OK. Next iteration finished and tested.  Not so good. The forming hole was a good idea until it comes time to put six #10 wires in there.  Took probably 5 minutes of poking and persuading the last two and I was working with convenient short pieces, not laying on my back under some junction box in Spider City.  It's problematic to hold six wires without damaging the insulation with this iteration.  I trimmed some insulation to 3/4" and some to 1", and the 1" worked much better, but that leads to trimming the twisted set.  Twos and fours were trivial to thread and twist but for some reason they are not neat looking like the previous ones. Hair cuts are good for interviews.  

And the setup for doing it.

The inexperienced is now experienced.  Done.





DanK


----------



## woodchucker (Feb 12, 2022)

Dan Krager said:


> This is not an original idea.  OK so I've never seen one made out of a bolt before...  LOL.    The holes are not parallel to each other nor the axis of the bolt.  They taper outward from where they enter the face of the bolt head to exit beneath the bolt head just outside the body of the bolt, an angle of perhaps 15° from the bolt axis.
> 
> Yes, I wondered just how close together the holes should enter the face. With no special pattern to go by, it was a guess that worked reasonably well until the ends slipped out of the holes leaving about a quarter inch of stragglers.  If I make another I'll reduce the entry circle diameter untill the wire holes almost overlap hoping that will possibly eliminate the need to trim the twisted wires.  A smaller chamfer would be used or eliminated to keep them from overlapping.
> 
> ...


I'm thinking more wasted stripped would help, not less. I think you just need that to get it started. Just my opinion..


----------



## tq60 (Feb 12, 2022)

I thought wire nuts are to go on straight not twisted wires?

Sent from my SM-G781V using Tapatalk


----------



## FOMOGO (Feb 12, 2022)

I have a similar deal for putting on wire nuts with a battery powered drill. Got it from my commercial elect. supply place. My arthritic hands really appreciate it. Always used the Kliens for wire twisting too. Mike


----------



## FOMOGO (Feb 12, 2022)

I use the pliers to get them close enough to get the wire nut started first. Mike



tq60 said:


> I thought wire nuts are to go on straight not twisted wires?


----------



## Dan Krager (Feb 13, 2022)

I don't know about code requirement details re twisting.  I've never read that twisting is beneficial or not.  A good twist secures all the wires in good contact before depending upon the nut to do so. And yes, wire nuts are designed to accommodate straight ends. In my wiring experience I've seldom twisted the wires first.  I have encountered loose wire nuts in other's work and sometimes it's hard to get the nut to secure ALL the wires in the bundle when more than 3 are involved. In those cases I always tug them to check if any doubt. 

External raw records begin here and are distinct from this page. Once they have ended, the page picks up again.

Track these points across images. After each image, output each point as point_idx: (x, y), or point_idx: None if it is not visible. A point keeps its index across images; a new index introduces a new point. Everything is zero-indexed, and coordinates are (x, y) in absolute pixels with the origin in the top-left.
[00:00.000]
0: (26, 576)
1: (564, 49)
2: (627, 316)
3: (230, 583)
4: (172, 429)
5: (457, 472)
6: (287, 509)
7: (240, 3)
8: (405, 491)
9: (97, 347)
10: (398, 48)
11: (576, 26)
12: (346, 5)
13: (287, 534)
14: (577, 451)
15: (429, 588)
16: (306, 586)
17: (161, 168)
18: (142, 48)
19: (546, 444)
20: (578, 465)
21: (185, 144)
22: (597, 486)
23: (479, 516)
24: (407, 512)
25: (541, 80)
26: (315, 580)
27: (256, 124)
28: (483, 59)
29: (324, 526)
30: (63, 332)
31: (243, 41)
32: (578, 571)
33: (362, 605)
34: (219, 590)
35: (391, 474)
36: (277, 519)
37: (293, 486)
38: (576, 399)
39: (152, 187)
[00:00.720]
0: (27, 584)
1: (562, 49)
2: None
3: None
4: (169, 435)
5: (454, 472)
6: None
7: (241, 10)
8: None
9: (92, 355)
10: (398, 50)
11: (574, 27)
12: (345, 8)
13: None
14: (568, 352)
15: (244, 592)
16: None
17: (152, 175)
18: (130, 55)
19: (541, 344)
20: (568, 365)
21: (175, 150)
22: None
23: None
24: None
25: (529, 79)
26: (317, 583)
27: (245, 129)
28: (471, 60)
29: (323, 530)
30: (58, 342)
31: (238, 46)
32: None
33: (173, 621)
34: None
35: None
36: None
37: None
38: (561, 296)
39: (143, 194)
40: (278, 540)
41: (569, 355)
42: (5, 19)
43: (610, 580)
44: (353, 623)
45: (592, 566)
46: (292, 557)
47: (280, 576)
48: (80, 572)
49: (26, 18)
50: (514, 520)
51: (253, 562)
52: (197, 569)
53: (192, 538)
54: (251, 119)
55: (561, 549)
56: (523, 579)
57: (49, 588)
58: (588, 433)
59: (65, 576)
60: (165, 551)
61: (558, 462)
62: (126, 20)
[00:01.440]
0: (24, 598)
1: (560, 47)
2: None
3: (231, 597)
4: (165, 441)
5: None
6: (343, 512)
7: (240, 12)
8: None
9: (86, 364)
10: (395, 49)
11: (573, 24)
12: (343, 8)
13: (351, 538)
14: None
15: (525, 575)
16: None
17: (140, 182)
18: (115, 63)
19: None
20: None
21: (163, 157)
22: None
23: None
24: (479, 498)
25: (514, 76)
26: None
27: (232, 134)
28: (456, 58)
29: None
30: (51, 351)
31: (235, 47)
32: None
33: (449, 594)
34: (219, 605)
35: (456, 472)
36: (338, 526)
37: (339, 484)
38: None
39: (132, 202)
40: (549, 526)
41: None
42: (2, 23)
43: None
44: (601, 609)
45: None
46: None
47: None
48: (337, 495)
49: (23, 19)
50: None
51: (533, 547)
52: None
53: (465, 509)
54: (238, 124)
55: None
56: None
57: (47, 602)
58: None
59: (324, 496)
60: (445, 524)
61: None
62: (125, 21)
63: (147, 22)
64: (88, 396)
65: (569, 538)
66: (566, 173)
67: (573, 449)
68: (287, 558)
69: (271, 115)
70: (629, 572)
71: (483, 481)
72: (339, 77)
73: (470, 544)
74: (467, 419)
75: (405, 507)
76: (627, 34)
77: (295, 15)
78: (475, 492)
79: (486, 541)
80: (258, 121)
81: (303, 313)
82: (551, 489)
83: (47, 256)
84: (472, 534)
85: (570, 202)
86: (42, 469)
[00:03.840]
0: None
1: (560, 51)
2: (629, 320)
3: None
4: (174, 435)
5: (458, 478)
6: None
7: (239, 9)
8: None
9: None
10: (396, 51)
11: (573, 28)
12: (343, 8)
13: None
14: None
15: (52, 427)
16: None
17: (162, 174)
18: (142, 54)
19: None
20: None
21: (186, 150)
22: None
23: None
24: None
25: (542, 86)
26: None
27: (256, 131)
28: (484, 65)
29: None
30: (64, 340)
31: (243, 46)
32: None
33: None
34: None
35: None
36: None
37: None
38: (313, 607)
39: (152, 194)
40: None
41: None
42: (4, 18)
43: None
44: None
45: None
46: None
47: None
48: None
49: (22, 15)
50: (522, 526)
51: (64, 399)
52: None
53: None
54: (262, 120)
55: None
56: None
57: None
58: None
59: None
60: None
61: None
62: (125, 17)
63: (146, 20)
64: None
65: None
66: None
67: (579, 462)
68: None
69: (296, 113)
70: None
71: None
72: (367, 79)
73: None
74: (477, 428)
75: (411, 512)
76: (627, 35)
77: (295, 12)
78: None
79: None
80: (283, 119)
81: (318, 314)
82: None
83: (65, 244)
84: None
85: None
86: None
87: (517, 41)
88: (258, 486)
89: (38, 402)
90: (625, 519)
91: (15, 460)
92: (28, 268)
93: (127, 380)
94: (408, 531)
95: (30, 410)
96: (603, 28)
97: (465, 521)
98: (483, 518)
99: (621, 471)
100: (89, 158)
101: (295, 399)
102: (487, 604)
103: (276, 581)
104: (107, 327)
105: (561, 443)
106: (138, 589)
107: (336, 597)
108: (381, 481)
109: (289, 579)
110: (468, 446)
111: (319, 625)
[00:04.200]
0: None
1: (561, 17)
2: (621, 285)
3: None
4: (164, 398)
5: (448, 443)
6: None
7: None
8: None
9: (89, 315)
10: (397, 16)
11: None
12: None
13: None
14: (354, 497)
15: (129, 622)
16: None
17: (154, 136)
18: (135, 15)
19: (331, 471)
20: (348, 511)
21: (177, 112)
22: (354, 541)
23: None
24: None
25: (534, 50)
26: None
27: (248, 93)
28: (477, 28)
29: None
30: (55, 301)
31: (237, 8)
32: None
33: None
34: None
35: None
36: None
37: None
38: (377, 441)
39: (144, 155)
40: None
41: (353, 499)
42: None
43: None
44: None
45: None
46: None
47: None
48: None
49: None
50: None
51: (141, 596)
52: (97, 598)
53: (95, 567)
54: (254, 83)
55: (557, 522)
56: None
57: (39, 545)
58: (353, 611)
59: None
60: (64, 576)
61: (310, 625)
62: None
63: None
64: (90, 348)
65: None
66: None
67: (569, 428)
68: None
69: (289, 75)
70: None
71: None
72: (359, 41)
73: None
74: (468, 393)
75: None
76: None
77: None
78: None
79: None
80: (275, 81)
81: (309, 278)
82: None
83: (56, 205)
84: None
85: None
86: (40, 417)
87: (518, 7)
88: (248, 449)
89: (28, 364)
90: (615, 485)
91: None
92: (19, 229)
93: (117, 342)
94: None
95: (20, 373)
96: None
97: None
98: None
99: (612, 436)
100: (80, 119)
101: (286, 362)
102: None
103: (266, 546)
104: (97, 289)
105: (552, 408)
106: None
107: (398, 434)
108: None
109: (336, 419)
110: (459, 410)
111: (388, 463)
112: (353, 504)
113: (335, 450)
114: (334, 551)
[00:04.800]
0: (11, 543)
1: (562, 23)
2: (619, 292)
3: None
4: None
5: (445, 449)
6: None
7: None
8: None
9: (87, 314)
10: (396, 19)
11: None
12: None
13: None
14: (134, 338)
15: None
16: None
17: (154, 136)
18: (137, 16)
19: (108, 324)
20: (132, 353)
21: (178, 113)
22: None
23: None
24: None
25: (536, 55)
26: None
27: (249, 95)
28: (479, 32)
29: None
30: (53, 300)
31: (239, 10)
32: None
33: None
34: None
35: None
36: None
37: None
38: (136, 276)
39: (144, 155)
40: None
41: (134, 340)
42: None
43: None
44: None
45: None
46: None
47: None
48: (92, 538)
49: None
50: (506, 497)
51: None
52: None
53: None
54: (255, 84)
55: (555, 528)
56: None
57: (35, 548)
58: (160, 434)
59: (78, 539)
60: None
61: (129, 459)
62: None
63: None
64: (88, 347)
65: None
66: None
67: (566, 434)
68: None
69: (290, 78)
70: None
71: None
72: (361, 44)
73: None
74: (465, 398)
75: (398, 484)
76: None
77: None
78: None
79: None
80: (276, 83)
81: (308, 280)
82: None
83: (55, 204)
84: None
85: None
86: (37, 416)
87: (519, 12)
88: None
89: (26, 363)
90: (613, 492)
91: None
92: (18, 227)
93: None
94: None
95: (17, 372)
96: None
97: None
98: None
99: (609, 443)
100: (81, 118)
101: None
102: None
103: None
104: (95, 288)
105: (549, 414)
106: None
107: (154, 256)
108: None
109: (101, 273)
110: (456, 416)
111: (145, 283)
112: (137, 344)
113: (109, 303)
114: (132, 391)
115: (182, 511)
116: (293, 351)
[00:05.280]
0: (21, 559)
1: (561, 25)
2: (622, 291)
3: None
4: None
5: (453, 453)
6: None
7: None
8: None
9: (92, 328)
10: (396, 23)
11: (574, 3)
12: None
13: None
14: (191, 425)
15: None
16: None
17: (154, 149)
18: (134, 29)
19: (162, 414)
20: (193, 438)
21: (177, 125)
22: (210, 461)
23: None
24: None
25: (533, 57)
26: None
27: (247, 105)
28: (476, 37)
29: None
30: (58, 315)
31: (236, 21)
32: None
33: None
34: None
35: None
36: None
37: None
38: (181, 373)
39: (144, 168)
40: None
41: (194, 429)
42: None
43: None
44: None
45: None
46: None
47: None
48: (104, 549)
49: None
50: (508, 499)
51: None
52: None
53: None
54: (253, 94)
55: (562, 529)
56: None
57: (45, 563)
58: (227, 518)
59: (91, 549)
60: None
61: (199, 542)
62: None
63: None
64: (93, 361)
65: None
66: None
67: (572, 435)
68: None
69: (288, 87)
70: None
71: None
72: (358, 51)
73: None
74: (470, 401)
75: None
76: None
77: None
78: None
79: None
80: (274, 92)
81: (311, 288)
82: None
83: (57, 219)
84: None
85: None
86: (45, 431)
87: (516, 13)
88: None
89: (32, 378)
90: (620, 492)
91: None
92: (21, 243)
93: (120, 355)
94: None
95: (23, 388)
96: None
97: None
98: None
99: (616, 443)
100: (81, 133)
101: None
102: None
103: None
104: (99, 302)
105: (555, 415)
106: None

And it's interesting that there is a device to screw on the wire nut.  That makes the most sense to me.

This was mostly an academic metal working experience for this old woodworker!  

DanK


----------



## Manual Mac (Feb 13, 2022)

The partner is always bringing me interesting small objects she finds while she walking.
i say put it on the side of the road where folks like to walk.
this would be something that would be hard not to bring home, then try to figure what it is.
possibly adjacent to where the truck axle & mystery objects were found.


----------



## Dan Krager (Feb 13, 2022)

LOVE IT.  Just might do that....

DanK


----------



## brino (Feb 16, 2022)

Manual Mac said:


> i say put it on the side of the road where folks like to walk.




....then maybe you'll see it pictured again here with a "What is it..." title!   

Brian


----------